***** DATA SECTION

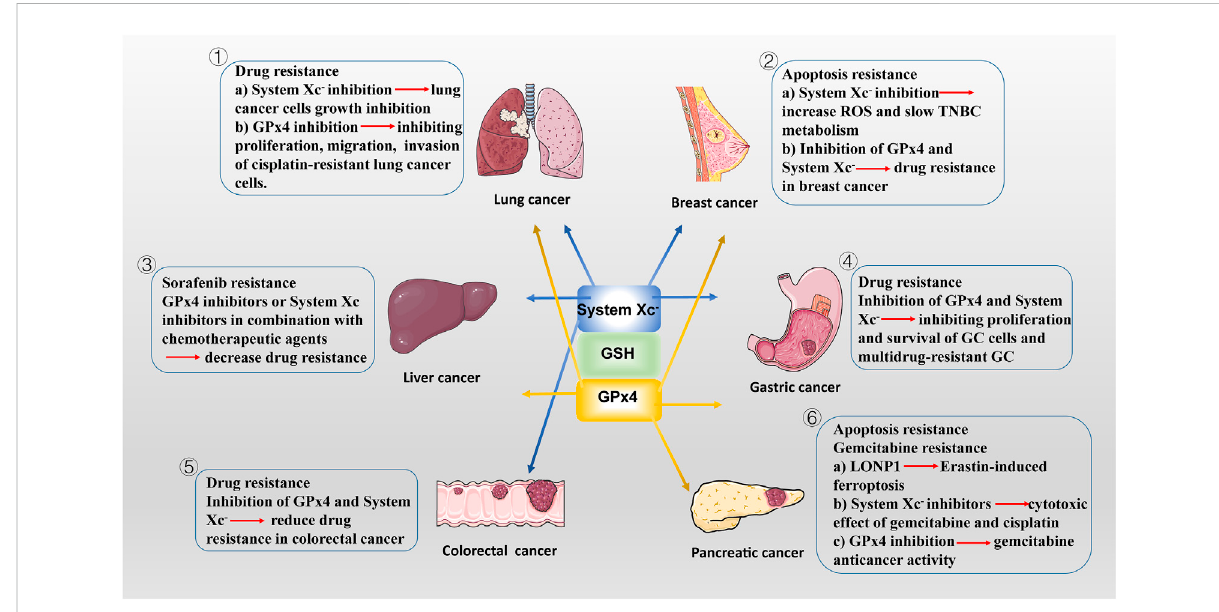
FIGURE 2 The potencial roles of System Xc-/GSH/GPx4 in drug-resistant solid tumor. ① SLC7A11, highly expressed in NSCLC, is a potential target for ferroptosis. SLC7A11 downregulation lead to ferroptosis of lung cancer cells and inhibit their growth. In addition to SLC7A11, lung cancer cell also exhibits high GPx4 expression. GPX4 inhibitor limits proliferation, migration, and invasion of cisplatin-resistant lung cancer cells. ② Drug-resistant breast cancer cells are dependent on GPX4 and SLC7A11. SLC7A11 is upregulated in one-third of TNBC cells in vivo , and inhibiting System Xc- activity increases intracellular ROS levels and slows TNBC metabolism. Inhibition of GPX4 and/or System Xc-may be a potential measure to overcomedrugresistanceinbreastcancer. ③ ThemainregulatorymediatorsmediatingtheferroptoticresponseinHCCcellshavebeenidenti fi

**********
***** DATA SECTION

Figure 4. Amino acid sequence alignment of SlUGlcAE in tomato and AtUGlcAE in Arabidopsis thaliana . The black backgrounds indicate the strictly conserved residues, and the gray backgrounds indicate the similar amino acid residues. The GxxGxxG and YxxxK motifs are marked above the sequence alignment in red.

**********
***** DATA SECTION

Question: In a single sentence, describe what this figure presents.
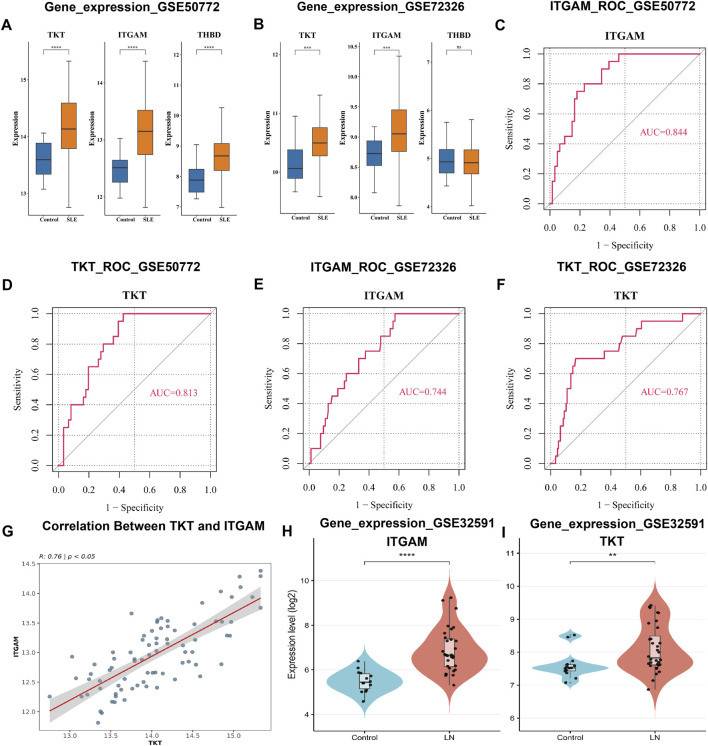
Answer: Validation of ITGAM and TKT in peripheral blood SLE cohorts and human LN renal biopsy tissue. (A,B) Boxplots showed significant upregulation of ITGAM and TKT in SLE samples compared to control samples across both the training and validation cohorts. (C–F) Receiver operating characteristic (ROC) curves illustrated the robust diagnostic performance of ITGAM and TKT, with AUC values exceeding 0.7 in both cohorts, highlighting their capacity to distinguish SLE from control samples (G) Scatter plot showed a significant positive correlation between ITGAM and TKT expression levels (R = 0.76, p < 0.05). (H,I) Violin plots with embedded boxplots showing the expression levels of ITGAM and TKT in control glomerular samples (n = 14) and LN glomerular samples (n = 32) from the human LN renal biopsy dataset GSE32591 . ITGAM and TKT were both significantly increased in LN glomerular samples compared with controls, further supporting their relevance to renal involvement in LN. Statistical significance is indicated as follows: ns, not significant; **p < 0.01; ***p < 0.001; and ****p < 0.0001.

**********

### [TASK ITEM]
Which lines in the data above contain "levels"? Show each one.

### [TASK ANSWER]
FIGURE 2 The potencial roles of System Xc-/GSH/GPx4 in drug-resistant solid tumor. ① SLC7A11, highly expressed in NSCLC, is a potential target for ferroptosis. SLC7A11 downregulation lead to ferroptosis of lung cancer cells and inhibit their growth. In addition to SLC7A11, lung cancer cell also exhibits high GPx4 expression. GPX4 inhibitor limits proliferation, migration, and invasion of cisplatin-resistant lung cancer cells. ② Drug-resistant breast cancer cells are dependent on GPX4 and SLC7A11. SLC7A11 is upregulated in one-third of TNBC cells in vivo , and inhibiting System Xc- activity increases intracellular ROS levels and slows TNBC metabolism. Inhibition of GPX4 and/or System Xc-may be a potential measure to overcomedrugresistanceinbreastcancer. ③ ThemainregulatorymediatorsmediatingtheferroptoticresponseinHCCcellshavebeenidenti fi
Answer: Validation of ITGAM and TKT in peripheral blood SLE cohorts and human LN renal biopsy tissue. (A,B) Boxplots showed significant upregulation of ITGAM and TKT in SLE samples compared to control samples across both the training and validation cohorts. (C–F) Receiver operating characteristic (ROC) curves illustrated the robust diagnostic performance of ITGAM and TKT, with AUC values exceeding 0.7 in both cohorts, highlighting their capacity to distinguish SLE from control samples (G) Scatter plot showed a significant positive correlation between ITGAM and TKT expression levels (R = 0.76, p < 0.05). (H,I) Violin plots with embedded boxplots showing the expression levels of ITGAM and TKT in control glomerular samples (n = 14) and LN glomerular samples (n = 32) from the human LN renal biopsy dataset GSE32591 . ITGAM and TKT were both significantly increased in LN glomerular samples compared with controls, further supporting their relevance to renal involvement in LN. Statistical significance is indicated as follows: ns, not significant; **p < 0.01; ***p < 0.001; and ****p < 0.0001.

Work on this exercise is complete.